At the beginning of the ESPY Awards, NBA All-Stars Chris Paul, Carmelo Anthony, Dwyane Wade and LeBron James made a statement, encouraging people to stop gun violence.
“We cannot ignore the realities of the current state of America,” said Anthony. “The events of the past week have put a spotlight on the injustice, distrust, and anger that plague so many of us.”
On July 12, Paul received the Sports Humanitarian of the Year Award for the efforts of the Chris Paul Family Foundation to help marginalized communities and the Nathaniel Jones Scholarship Fund.
“We stand here tonight accepting our role in uniting communities to be the change we need to see,” he said to the crowd at the ESPYS. “Generations ago, legends like Jesse Owens, Jackie Robinson, Muhammad Ali…Aurther Ashe and countless others, they set a model on what athletes should stand for, so we choose to follow in their footsteps.”
The University of Missouri football team was also honored with the Stuart Scott Enspire Award for their boycott to stop extreme racial tensions on the campus.
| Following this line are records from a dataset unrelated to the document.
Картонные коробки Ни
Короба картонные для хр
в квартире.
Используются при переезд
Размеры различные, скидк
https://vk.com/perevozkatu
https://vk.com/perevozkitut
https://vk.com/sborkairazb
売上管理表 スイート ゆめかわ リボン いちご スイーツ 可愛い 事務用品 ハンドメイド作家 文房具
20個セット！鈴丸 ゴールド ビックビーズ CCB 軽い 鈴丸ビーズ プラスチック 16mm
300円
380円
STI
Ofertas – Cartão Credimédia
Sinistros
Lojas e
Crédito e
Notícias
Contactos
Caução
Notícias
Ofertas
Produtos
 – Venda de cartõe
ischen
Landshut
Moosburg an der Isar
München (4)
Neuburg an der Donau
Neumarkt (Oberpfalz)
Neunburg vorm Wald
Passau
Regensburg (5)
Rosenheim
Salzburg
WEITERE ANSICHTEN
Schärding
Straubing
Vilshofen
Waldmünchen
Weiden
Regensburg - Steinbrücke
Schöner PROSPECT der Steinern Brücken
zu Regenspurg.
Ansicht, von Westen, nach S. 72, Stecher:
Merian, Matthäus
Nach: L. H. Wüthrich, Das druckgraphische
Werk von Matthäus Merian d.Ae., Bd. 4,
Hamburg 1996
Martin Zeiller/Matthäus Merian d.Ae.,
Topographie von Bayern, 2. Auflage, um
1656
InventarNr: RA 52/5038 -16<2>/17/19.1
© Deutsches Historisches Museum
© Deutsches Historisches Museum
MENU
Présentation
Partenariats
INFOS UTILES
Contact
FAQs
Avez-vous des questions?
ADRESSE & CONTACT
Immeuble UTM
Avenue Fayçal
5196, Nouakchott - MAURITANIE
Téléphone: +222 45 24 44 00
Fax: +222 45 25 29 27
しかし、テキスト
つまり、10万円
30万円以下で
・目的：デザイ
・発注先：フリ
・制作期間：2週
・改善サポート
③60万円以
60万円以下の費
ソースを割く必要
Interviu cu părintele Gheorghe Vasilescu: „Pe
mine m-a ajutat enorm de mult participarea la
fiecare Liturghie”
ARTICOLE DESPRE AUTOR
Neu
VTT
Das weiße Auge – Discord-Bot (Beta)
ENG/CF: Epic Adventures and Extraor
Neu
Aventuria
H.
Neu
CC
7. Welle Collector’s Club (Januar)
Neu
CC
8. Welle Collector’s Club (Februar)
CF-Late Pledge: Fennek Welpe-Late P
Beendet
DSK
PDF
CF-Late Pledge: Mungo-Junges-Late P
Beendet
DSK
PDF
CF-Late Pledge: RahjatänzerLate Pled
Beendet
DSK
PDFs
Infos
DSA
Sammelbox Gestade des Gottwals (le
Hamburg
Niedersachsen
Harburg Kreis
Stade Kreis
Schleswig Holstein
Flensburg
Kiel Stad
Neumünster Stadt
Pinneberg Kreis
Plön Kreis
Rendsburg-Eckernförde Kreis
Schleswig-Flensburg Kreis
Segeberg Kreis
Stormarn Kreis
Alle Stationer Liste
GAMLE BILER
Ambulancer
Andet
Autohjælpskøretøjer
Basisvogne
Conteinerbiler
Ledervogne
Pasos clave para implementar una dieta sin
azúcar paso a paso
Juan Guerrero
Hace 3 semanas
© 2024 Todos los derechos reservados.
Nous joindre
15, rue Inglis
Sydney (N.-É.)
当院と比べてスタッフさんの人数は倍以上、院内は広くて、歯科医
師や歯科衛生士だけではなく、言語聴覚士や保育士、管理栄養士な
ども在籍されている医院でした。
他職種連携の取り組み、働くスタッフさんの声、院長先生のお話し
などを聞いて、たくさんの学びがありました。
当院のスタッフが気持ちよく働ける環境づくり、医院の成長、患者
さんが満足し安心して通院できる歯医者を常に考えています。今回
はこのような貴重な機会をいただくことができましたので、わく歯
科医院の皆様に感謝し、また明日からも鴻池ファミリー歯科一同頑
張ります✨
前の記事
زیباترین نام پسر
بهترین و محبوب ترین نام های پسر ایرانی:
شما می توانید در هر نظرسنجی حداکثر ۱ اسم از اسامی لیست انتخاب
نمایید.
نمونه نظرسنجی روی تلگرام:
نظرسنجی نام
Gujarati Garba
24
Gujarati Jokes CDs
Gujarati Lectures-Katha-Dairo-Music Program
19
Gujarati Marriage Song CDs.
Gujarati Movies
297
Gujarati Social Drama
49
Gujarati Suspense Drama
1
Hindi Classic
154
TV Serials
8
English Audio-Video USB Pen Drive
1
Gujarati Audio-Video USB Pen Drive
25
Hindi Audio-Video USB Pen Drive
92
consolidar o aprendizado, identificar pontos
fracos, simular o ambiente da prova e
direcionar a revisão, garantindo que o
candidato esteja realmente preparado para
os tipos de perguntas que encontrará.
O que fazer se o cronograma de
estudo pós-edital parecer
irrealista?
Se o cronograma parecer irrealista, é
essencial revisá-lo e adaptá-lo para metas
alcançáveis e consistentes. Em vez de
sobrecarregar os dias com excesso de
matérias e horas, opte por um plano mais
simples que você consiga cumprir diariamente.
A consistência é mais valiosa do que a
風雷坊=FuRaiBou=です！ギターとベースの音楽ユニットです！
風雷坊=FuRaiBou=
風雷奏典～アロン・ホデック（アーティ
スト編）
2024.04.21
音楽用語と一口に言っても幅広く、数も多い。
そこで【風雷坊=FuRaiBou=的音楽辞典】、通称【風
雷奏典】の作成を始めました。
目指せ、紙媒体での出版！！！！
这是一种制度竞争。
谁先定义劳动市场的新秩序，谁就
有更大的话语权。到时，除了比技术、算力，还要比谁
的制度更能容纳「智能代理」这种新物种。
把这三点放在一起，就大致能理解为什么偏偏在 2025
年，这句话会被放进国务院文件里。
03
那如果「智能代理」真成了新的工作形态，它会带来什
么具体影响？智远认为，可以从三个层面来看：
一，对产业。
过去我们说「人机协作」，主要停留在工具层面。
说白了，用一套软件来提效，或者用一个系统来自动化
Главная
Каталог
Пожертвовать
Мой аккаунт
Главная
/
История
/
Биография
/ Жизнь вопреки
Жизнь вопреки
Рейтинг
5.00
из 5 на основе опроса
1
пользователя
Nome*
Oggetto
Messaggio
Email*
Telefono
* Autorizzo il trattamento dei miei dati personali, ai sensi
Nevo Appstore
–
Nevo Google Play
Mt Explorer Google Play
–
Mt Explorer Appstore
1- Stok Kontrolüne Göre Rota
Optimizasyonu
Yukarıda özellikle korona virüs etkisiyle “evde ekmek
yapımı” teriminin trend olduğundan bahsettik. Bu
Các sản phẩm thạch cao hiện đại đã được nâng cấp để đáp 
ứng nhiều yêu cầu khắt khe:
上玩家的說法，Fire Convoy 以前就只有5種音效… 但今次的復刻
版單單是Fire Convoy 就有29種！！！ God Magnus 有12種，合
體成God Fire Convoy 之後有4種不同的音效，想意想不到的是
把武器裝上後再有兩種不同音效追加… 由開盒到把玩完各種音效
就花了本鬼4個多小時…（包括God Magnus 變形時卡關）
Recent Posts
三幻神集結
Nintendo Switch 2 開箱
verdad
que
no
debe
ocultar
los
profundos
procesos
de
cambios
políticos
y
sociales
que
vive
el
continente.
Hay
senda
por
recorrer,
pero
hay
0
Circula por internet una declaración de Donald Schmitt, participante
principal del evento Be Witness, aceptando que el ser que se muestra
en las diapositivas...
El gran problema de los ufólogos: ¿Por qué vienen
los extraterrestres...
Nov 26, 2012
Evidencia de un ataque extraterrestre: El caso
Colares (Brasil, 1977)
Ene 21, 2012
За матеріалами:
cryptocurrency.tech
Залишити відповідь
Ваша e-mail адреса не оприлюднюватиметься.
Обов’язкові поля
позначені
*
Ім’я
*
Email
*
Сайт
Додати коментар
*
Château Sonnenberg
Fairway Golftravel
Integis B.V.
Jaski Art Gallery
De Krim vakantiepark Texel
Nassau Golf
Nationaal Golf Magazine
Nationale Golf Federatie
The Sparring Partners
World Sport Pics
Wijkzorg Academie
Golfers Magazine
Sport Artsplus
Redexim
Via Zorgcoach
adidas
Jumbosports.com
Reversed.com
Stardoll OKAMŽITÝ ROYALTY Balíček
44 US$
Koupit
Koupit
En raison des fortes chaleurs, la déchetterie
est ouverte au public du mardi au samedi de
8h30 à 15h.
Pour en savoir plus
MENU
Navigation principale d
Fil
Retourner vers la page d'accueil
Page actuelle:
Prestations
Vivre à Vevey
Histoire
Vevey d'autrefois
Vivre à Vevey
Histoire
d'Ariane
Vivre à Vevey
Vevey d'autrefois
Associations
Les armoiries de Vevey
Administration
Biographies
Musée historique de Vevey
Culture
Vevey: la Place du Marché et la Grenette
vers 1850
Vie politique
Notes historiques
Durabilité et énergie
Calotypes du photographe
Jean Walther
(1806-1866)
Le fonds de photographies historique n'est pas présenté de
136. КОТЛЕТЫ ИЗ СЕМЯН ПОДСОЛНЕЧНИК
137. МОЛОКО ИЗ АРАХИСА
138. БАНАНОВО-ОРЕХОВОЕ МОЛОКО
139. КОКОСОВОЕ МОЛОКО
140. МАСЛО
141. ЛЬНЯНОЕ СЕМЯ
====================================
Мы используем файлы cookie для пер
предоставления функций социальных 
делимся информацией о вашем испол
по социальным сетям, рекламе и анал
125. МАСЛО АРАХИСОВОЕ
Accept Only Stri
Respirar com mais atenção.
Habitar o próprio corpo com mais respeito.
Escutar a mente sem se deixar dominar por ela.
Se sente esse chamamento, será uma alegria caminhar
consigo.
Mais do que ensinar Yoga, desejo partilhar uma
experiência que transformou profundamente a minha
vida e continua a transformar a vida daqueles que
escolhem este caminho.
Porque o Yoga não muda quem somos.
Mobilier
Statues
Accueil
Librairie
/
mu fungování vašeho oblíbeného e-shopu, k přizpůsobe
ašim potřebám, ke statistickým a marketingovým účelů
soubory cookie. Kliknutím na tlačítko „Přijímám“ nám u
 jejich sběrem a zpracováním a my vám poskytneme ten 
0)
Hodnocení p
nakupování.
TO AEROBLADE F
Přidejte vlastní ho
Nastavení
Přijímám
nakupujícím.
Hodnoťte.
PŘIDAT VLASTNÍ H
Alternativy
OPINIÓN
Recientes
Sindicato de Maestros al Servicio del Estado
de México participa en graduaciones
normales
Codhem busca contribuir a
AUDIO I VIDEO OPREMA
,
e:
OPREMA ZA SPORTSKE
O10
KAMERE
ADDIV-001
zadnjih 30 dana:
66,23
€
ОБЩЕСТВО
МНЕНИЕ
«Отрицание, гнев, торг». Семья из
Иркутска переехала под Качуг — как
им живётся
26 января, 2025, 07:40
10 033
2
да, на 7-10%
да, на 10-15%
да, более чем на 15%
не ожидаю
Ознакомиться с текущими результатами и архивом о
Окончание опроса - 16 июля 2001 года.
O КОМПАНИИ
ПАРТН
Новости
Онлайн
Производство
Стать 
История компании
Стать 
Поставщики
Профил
“It’s imperative for athletes to understand that their resources are far more invaluable than our resources, the average everyday citizen,” said ESPN broadcaster Cari Champion on the Sports Humanitarian of the Year red carpet. “They have to give back, they have to speak out. To whom much is given, much is required; I believe that with all of my heart.”
The ESPYS continued to address the gun violence by awarding late high school football player Zaevion Dobson with the Arthur Ashe Courage Award. Dodson was killed last December while shielding two female friends from gunfire.
“All the athletes in this room — you have a lot of power. People look up to you. I know Zaevion did,” said Dobson’s mother, Zenobia after accepting the award on his behalf. “I urge you to think tonight about why he died and what you can do tomorrow to prevent the next innocent young man or woman from being lost as well.”
The stances that athletes have taken have been treated with admiration, but have also been treated with disapproval.
In their July 6 game against the Dallas Wings, the Minnesota Lynx wore black warm-up shirts that stated “The change starts with us—Justice and Accountability” on the front and referred to the victims on the back. Team captains remarked on the violent events during a pregame press conference.
The shirts offended four off-duty police officers who were working as security guards at the game and they walked off the job.
The New York Liberty also wore black warmup shirts on July 10 with #BlackLives Matter and #Dallas5 on the front and a blank hashtag on the back. The Liberty will continue to support the Black Lives Matter movement by wearing black t-shirts, but they decided to go without the hashtags.
Tragedy and accolades have caused athletes to point out the disparities that continue to haunt America.